The belief that sex is a natural function is predicated on the notion that sexual response is biologically programmed for all species. It reinforces another widely held belief: the idea that good sex just happens naturally and according to some people, if they love their partner enough. So, when good sexual function or expected genital response doesn't happen, many people jump to the conclusion that there is something wrong with them.
It is important to note that the sex that comes naturally is reproductive sex. What is usually considered human sexual response is more accurately, a model of mammalian sexual response - it is merely physiological.

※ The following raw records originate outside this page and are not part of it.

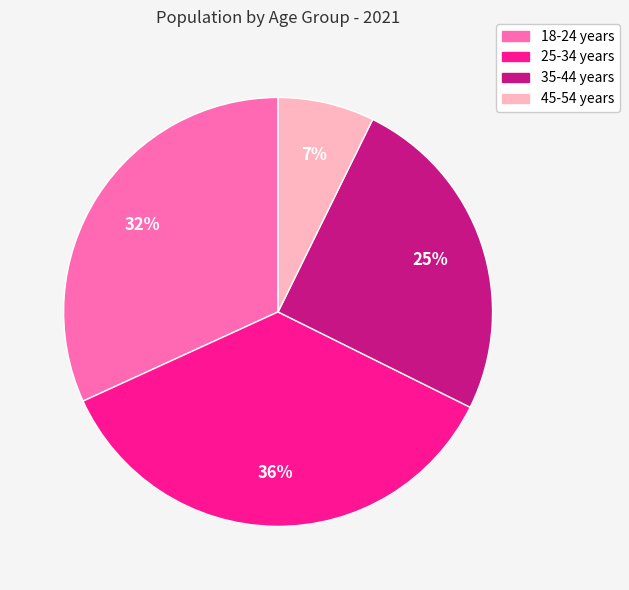

The 35-44 years slice represents 32% of the pie. True or false?

False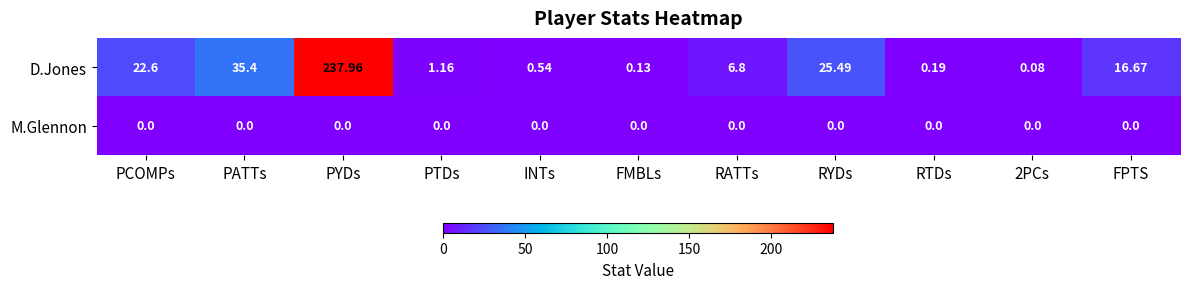

Rank the series by their average value, from lowest to highest.

M.Glennon, D.Jones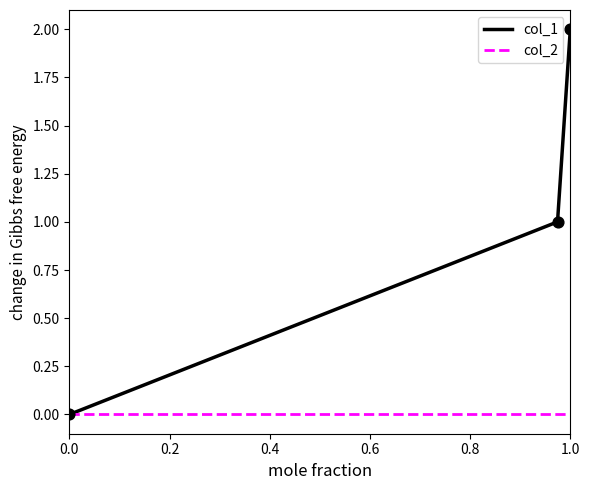

Which series has the widest spread of values?

col_1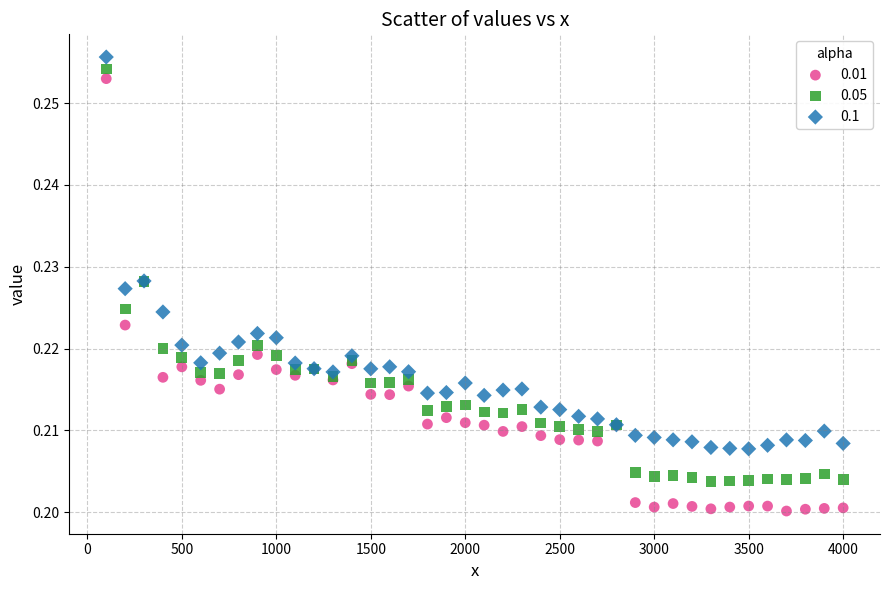

What is the X range (max minus min) for the scatter plot?

3900.0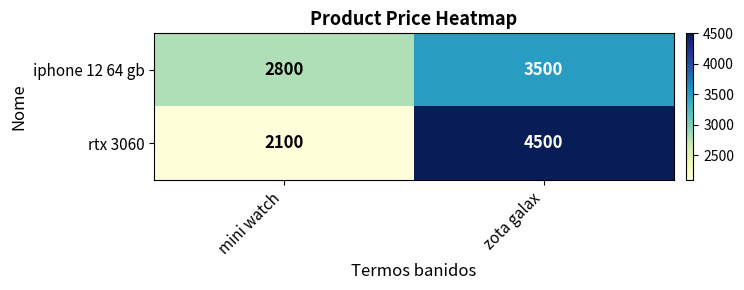

Which series has the largest range (max minus min)?

rtx 3060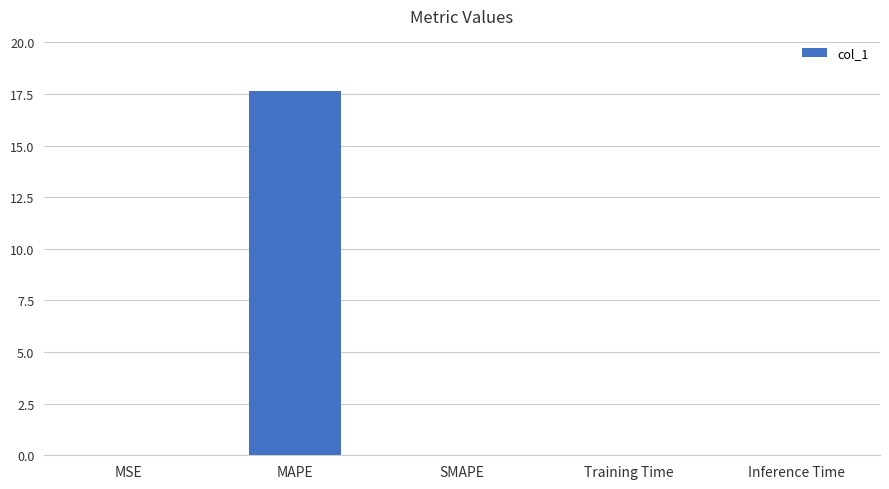

True or false: the data shows 17.7 at MAPE.

True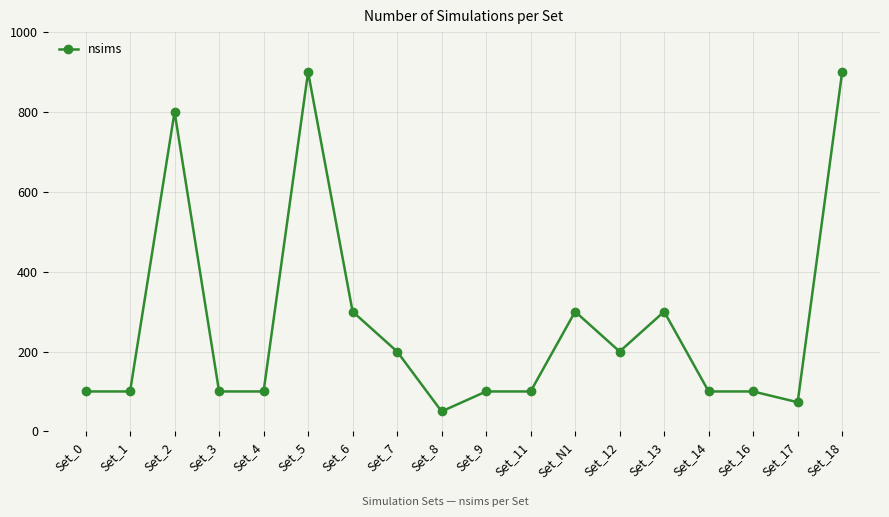

True or false: there are more than 2 points higher than both neighbors.

True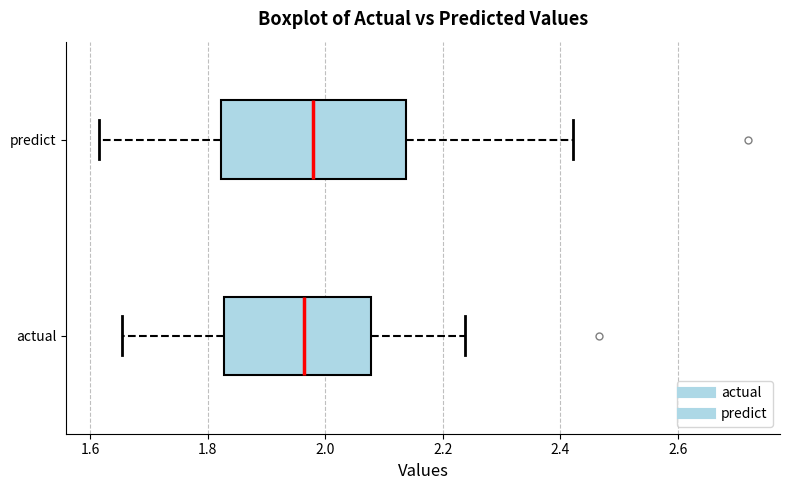

Which box is the widest, from its left edge to its right edge?

predict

More than just reproduction
It is widely known that the basic function or purpose of sex is reproduction, to ensure the survival of the species. All animals engage in sex because they're biologically driven to do so but there is a difference between humans (and some mammals) and other animals in this respect. For humans and other intelligent social animals, the use of sex evolved beyond reproduction to serve additional social functions. Sex reinforces co-operative behaviour and intimate social bonds that form the basis for the creation of larger social structures, something that helps in overall survival. It can keep the male around the female and their offspring, thus maximising the offspring’s chances of survival.

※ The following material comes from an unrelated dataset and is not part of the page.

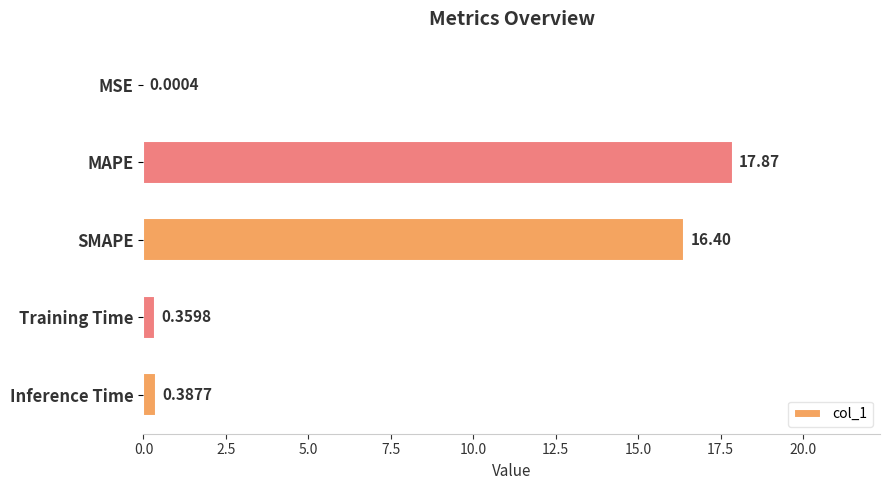

What is the change in value from MAPE to SMAPE?

-1.5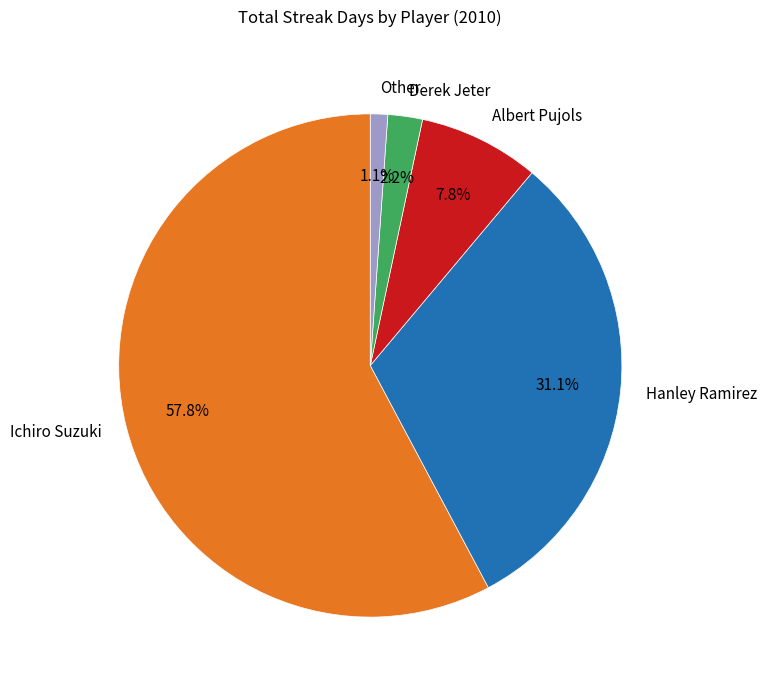

How many slices are in this pie chart?

5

Humans are social animals and human psychobiology is oriented toward survival, belonging, connection and making meaning with others. But how exactly did this occur?
Giving meaning to sex
Some 500,000 years ago, a new part of human brain, the neocortex evolved and with it, our species underwent some extraordinary changes. The development of the neocortex opened up new possibilities for human sexuality. The neocortex provided us with the ability to bring a mental as well as physical aspect to sex and therefore to give meaning to sex. No other species has the capacity to bring to sex, the meanings that we can.
As a result, humans developed the ability to emotionally connect during intercourse and sexual desire began to involve desire for a specific sexual partner rather than just an urge to reduce sexual tensions. Human sexuality thus shifted from being primarily a hormonally programmed reproductive function to a vehicle for intimacy and love.

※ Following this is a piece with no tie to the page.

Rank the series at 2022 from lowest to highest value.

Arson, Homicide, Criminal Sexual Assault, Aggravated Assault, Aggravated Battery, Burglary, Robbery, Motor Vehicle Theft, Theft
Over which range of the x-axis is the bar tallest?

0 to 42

The potential for sexual problems
The involvement of our neocortex in sex, however, not only paved the way for emotional satisfaction, we also became more susceptible to sexual dysfunctions and desire problems than any other animal on earth.
As our neocortex has become integral to our sexual functioning, the meanings we perceive during sex can strongly determine how our body functions and how satisfying that functioning is. The same abilities that make us capable of having emotionally satisfying sex also make us vulnerable to every negative thought and feeling we bring to bed. Our capacity for self-awareness means that we end up worrying about, and monitoring our sexual performance (also known as “spectatoring”) during sex.
Human sexuality is so complex that our feelings (and/or our partner’s feelings) greatly shape the meanings and emotional contexts of our sexual experiences. It can have a bigger effect on our level of sexual arousal than can physical touch, ultimately affecting our sexual functioning and satisfaction.
Bringing back the “human” in human sex
When sex is not going well, it is easy to forget about what is ‘human’ about human sexuality. The "naturalized" view of sex normalises sexual function and pressures people to have consistently high sexual desire and automatic genital response. It obscures what is quintessentially human about human sexuality: our capacity for self-reflection, to bring meaning to sex and to experience true intimacy with another.